# Make my photo look like an oil painting?



## richard c powers (Sep 6, 2016)

I use LR6 and need to make one of my pictures to look like an oil painting for a gallery wrap. Is there any way to accomplish this using LR6? I have not had LR very long. I had used Aperture 3 for many years so I lack a lot of know how with this software.  If LR will not do this is there is a software that does a great job. Please let me  know. Thank you in advance.


----------



## johnbeardy (Sep 6, 2016)

Not in Lightroom, if the key thing is an oil painting look. It's the kind of task for Photoshop, and you seem to have a CC subscription. So look at Filter > Stylize > Oil Paint.


----------



## richard c powers (Sep 6, 2016)

johnbeardy said:


> Not in Lightroom, if the key thing is an oil painting look. It's the kind of task for Photoshop, and you seem to have a CC subscription. So look at Filter > Stylize > Oil Paint.


Sorry...but I am not familiar with what the CC subscription entitles me to use. I do not have any form of Photoshop. I think you are implying that I may have access to parts of it, but i am lost on this part.


----------



## clee01l (Sep 6, 2016)

richard c powers said:


> Sorry...but I am not familiar with what the CC subscription entitles me to use. I do not have any form of Photoshop. I think you are implying that I may have access to parts of it, but i am lost on this part.

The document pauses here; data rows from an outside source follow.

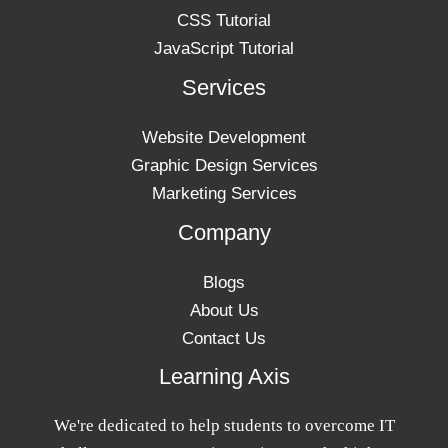
CSS Tutorial
JavaScript Tutorial
Services
Website Development
Graphic Design Services
Marketing Services
Company
Blogs
About Us
Contact Us
Learning Axis
We're dedicated to help students to overcome IT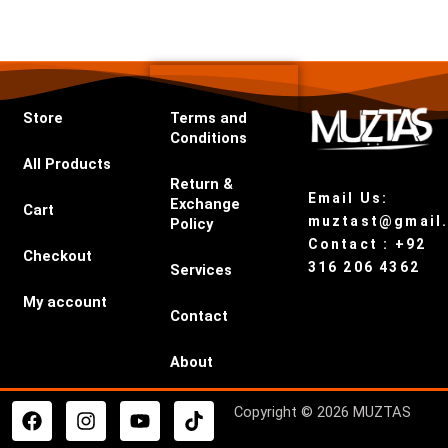
Store
Terms and
Conditions
All Products
Return &
Email Us:
Exchange
Cart
muztast@gmail
Policy
Contact : +92
Checkout
316 206 4362
Services
My account
Contact
About
F
I
Y
T
Copyright © 2026 MUZTAS
a
n
o
i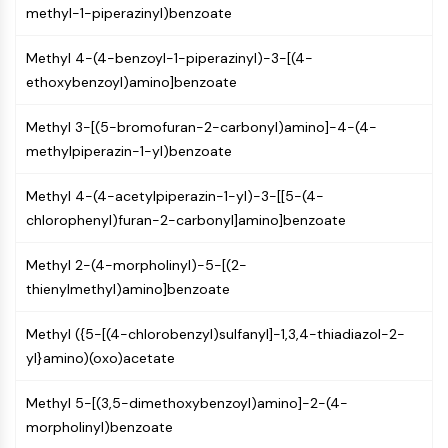
methyl-1-piperazinyl)benzoate
NO Synthase
Histamine Receptor
Methyl 4-(4-benzoyl-1-piperazinyl)-3-[(4-
Interleukin Related
ethoxybenzoyl)amino]benzoate
COX
Reactive Oxygen Species (ROS)
Methyl 3-[(5-bromofuran-2-carbonyl)amino]-4-(4-
methylpiperazin-1-yl)benzoate
APOPTOSIS
Apoptosis
Methyl 4-(4-acetylpiperazin-1-yl)-3-[[5-(4-
Necrotic Cell DeathSynonyms: Necrosis
chlorophenyl)furan-2-carbonyl]amino]benzoate
Ferroptosis
Intrinsic PathwaySynonyms:
Methyl 2-(4-morpholinyl)-5-[(2-
Mitochondria-dependent Pathway
thienylmethyl)amino]benzoate
Extrinsic PathwaySynonyms: Death
Receptor-mediated Pathway
Methyl ({5-[(4-chlorobenzyl)sulfanyl]-1,3,4-thiadiazol-2-
Apoptosis
yl}amino)(oxo)acetate
NEURONAL SIGNALING
Methyl 5-[(3,5-dimethoxybenzoyl)amino]-2-(4-
morpholinyl)benzoate
Neuronal Signaling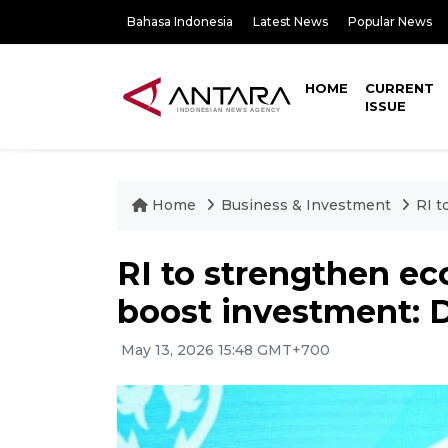
Bahasa Indonesia
Latest News
Popular News
HOME
CURRENT
ISSUE
Home
Business & Investment
RI t
RI to strengthen e
boost investment: D
May 13, 2026 15:48 GMT+700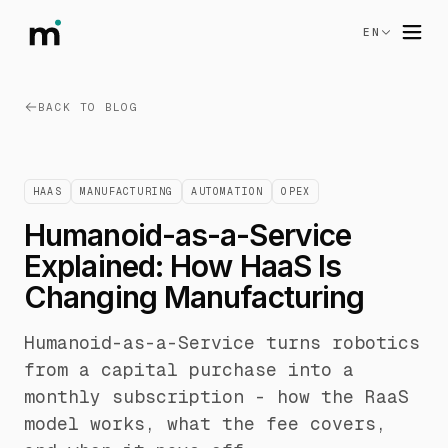
EN
BACK TO BLOG
HAAS
MANUFACTURING
AUTOMATION
OPEX
Humanoid-as-a-Service
Explained: How HaaS Is
Changing Manufacturing
Humanoid-as-a-Service turns robotics
from a capital purchase into a
monthly subscription - how the RaaS
model works, what the fee covers,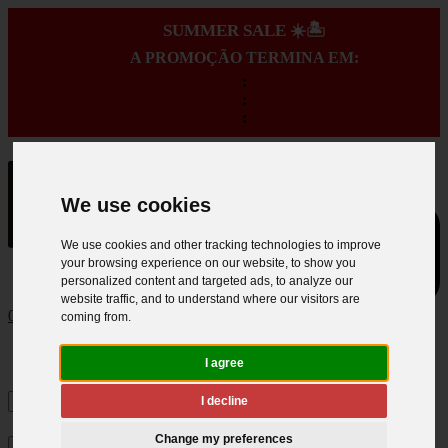
SUMMER SALE ☀️🏝️
A PROMOÇÃO TERMINA EM:
:
:
:
We use cookies
We use cookies and other tracking technologies to improve
your browsing experience on our website, to show you
personalized content and targeted ads, to analyze our
website traffic, and to understand where our visitors are
0
coming from.
I agree
I decline
Change my preferences
×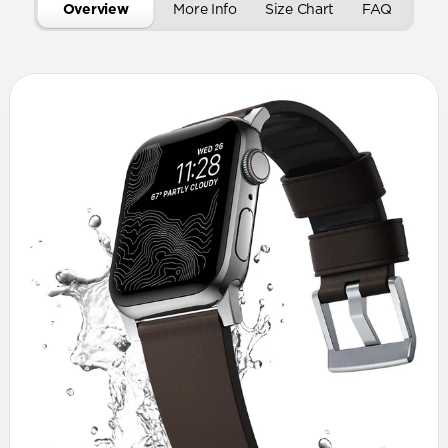
Overview
More Info
Size Chart
FAQ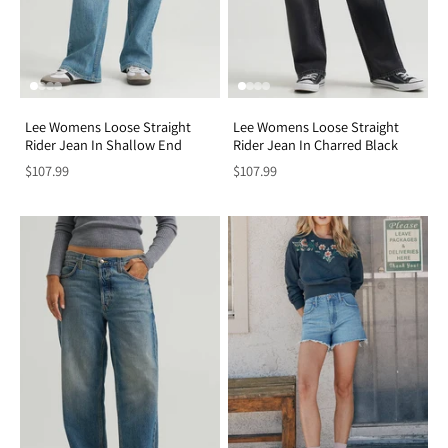
Lee Womens Loose Straight
Lee Womens Loose Straight
Rider Jean In Shallow End
Rider Jean In Charred Black
$107.99
$107.99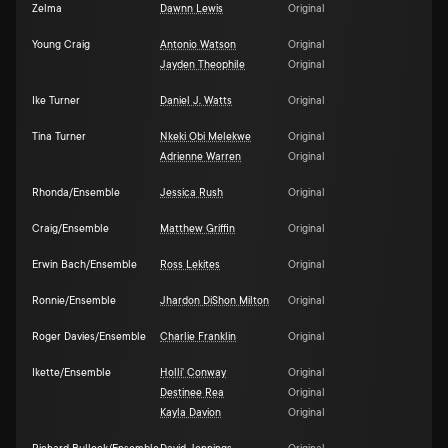
Zelma
Dawnn Lewis
Original
Young Craig
Antonio Watson
Original
Jayden Theophile
Original
Ike Turner
Daniel J. Watts
Original
Tina Turner
Nkeki Obi Melekwe
Original
Adrienne Warren
Original
Rhonda/Ensemble
Jessica Rush
Original
Craig/Ensemble
Matthew Griffin
Original
Erwin Bach/Ensemble
Ross Lekites
Original
Ronnie/Ensemble
Jhardon DiShon Milton
Original
Roger Davies/Ensemble
Charlie Franklin
Original
Ikette/Ensemble
Holli' Conway
Original
Destinee Rea
Original
Kayla Davion
Original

Your LightroomForum Profile may have indicated a Subscription license. (it Says Perpetual now)  If you had a subscription you would be running a LR version badged as LRCC2015.6.1 and not LR6.6.1.   The Photographers Bundle Subscription @$9.99/mo USD entitles you to LRCC & PSCC.  If you bought your LR license outright, you Paid ~$150 out right or an upgrade price of ~$80. 
If you,  do not have a license for PSCC, then you need to shop around for a standalone pixel editor that offers special effects.

If I may ask, why is this special effect necessary?  You can print (or have printed) your image on canvas with out the oil brush gimmick effect.  And some third party print vendors offer gallery wrap as a part of their services.


----------



## richard c powers (Sep 6, 2016)

clee01l said:


> Your LightroomForum Profile may have indicated a Subscription license. (it Says Perpetual now)  If you had a subscription you would be running a LR version badged as LRCC2015.6.1 and not LR6.6.1.   The Photographers Bundle Subscription @$9.99/mo USD entitles you to LRCC & PSCC.  If you bought your LR license outright, you Paid ~$150 out right or an upgrade price of ~$80.
> If you,  do not have a license for PSCC, then you need to shop around for a standalone pixel editor that offers special effects.
> 
> If I may ask, why is this special effect necessary?  You can print (or have printed) your image on canvas with out the oil brush gimmick effect.  And some third party print vendors offer gallery wrap as a part of their services.


This was per a request for a 40 x 44 that appears as an oil painting. And yes I paid the $150 or so for the LR6, but see the other option may have been a better choice. Thank you for your help.


----------